STARS air ambulance flying high after $400K donation

A $400,000 donation by FortisAlberta to STARS air ambulance is helping rural medical staff with their emergency skills.

Encana’s support for STARS has surpassed $2.5 million — the most by any supporting company.

Encana’s support for STARS has surpassed $2.5 million — the most by any supporting company.



A $400,000 donation by FortisAlberta to STARS air ambulance is helping rural medical staff with their emergency skills.

On Thursday, FortisAlberta announced the donation over five years for STARS’ mobile education program, which uses mannequins called human patient simulators.

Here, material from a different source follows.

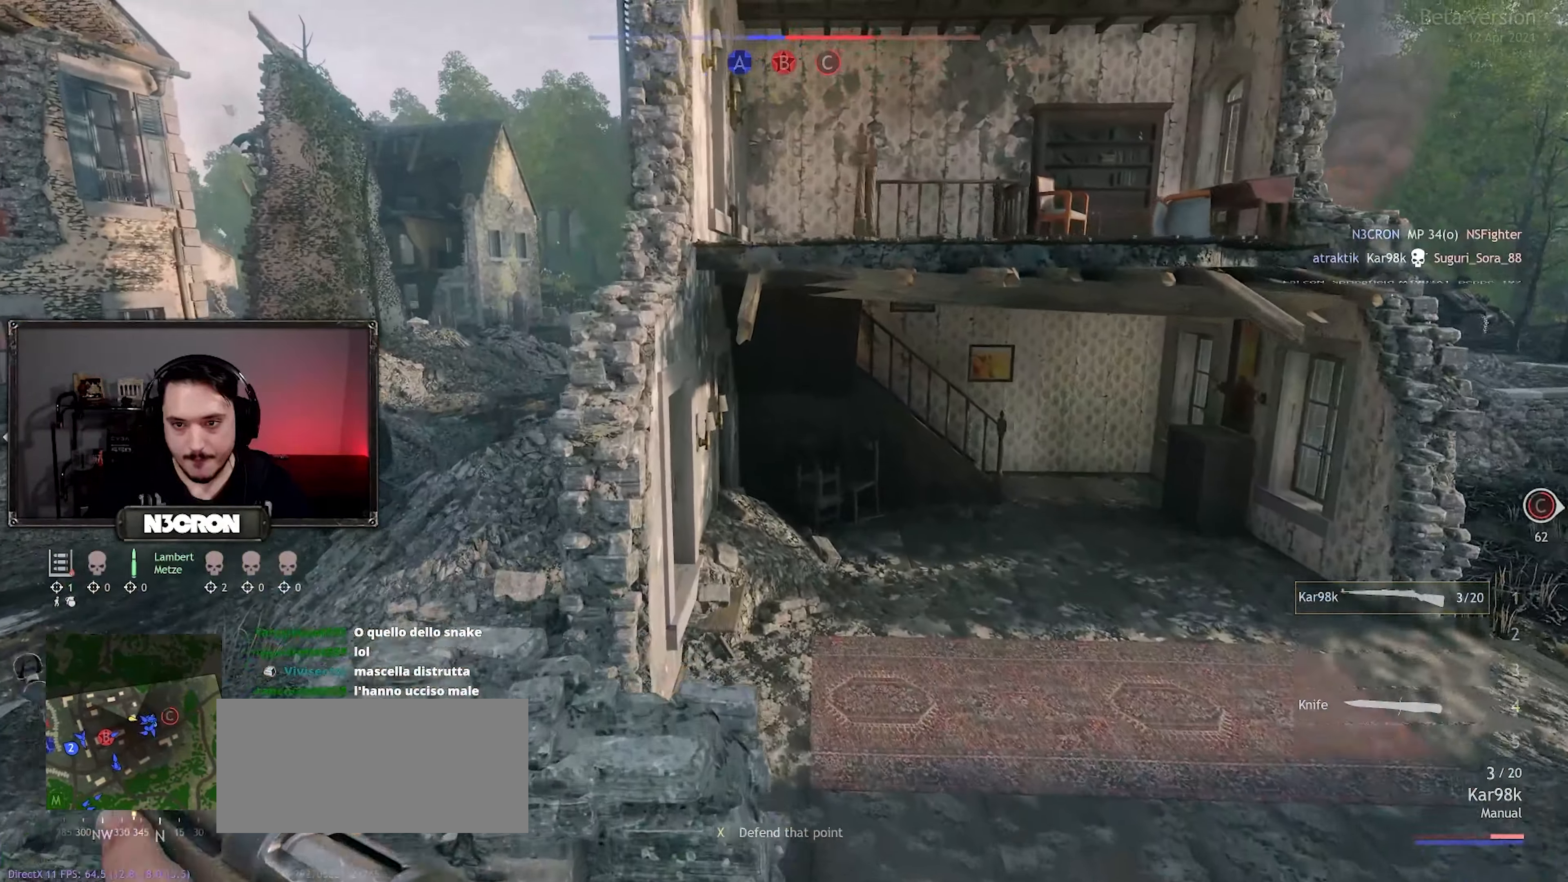
{"keys": ["d", "w"], "mouse": [], "events": [[84, "shift", "up"], [100, "a", "up"], [233, "space", "down"], [383, "d", "down"], [400, "space", "up"]]}
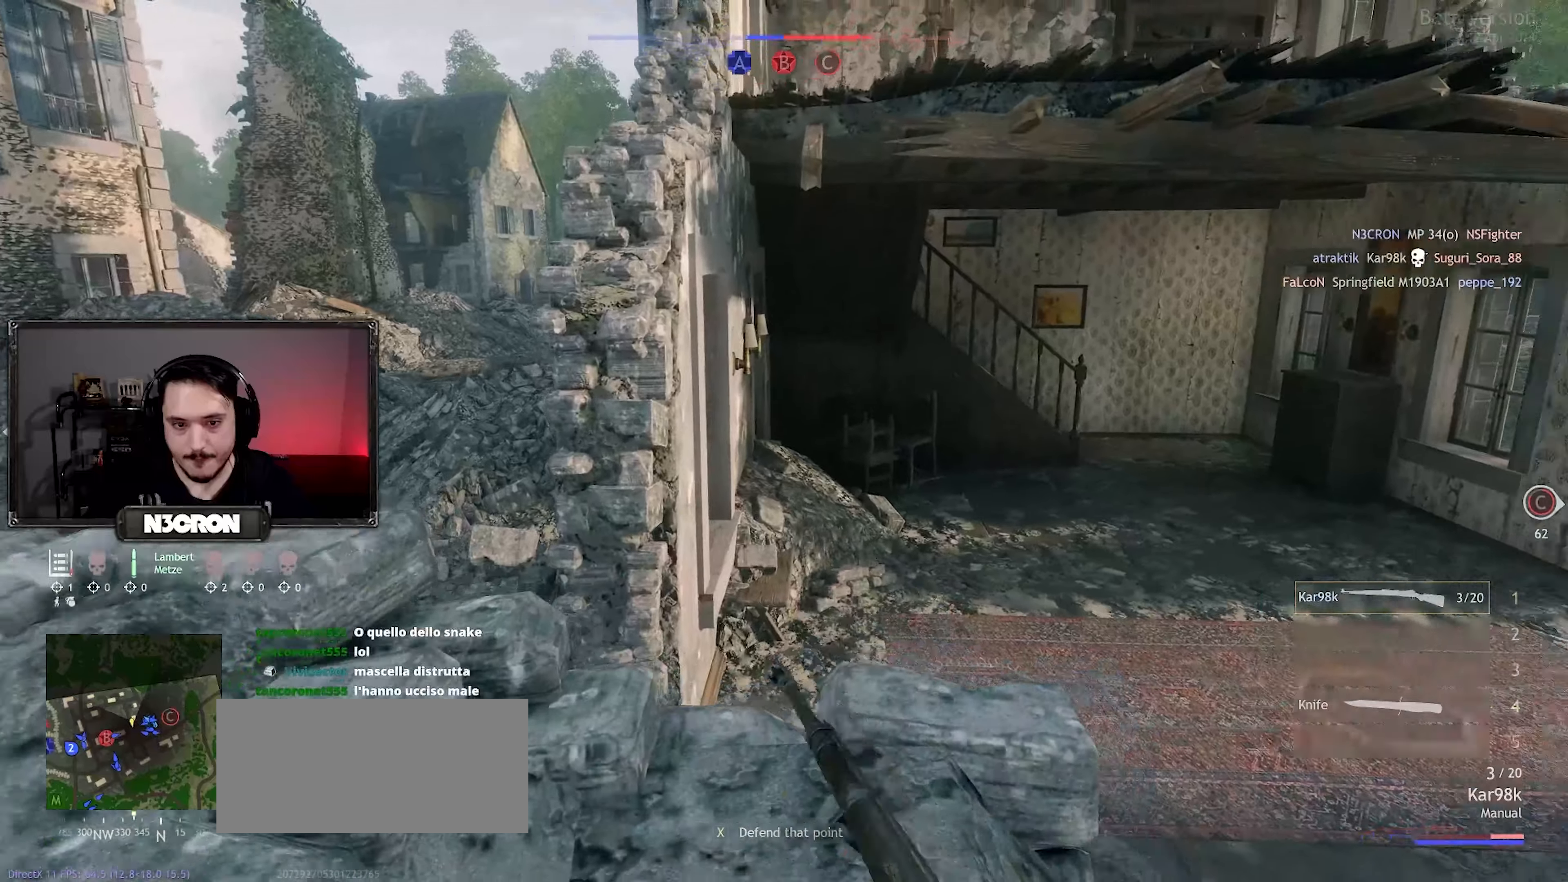
{"keys": ["shift", "w"], "mouse": [], "events": [[16, "shift", "down"], [116, "d", "up"]]}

STARS has a motorhome based in Calgary, another in Edmonton, and one truck in Grande Prairie equipped with mannequins that travel around Alberta to allow doctors and nurses at smaller hospitals, and other emergency personnel, to practise medical procedures.

Mannequins inhale oxygen, exhale carbon dioxide and blink with reactive pupils. They have a heartbeat and pulse and can mirror human responses to procedures like intravenous medication and intubation.

“They can simulate a heart attack. They can simulate a stroke. The people who are doing the training begin to actually feel like it’s a real person that they’re trying to save,” said Phil Levson, vice-president of the STARS Foundation.

“In smaller, rural communities, the local physician would rarely do a emergency procedure so they never get the practise.”

Mobile units try to travel to all the service areas that STARS helicopters fly.

The funding announcement was made at the at Fortis Alberta Employee Development Centre near Red Deer.

FortisAlberta president and CEO Karl Smith said a poll of its employees showed STARS was their overwhelming charity of choice. The company owns and operates more than 60 per cent of Alberta’s electricity distribution network.

By 2016, FortisAlberta will have contributed $1.4 million to the STARS education program.

Power line technicians in rural communities say they rest more easily knowing STARS is there to help coworkers, friends and family, Smith said.

On Wednesday, a team from STARS won the 2011 METI Cup international competition at the Air Medical Transport Conference held in St. Louis.

STARS was one of 11 two-member teams competing in the annual critical care skills event that uses state-of-the-art mannequins to perform lifelike emergency medical procedures.

It’s the fourth time that STARS has won.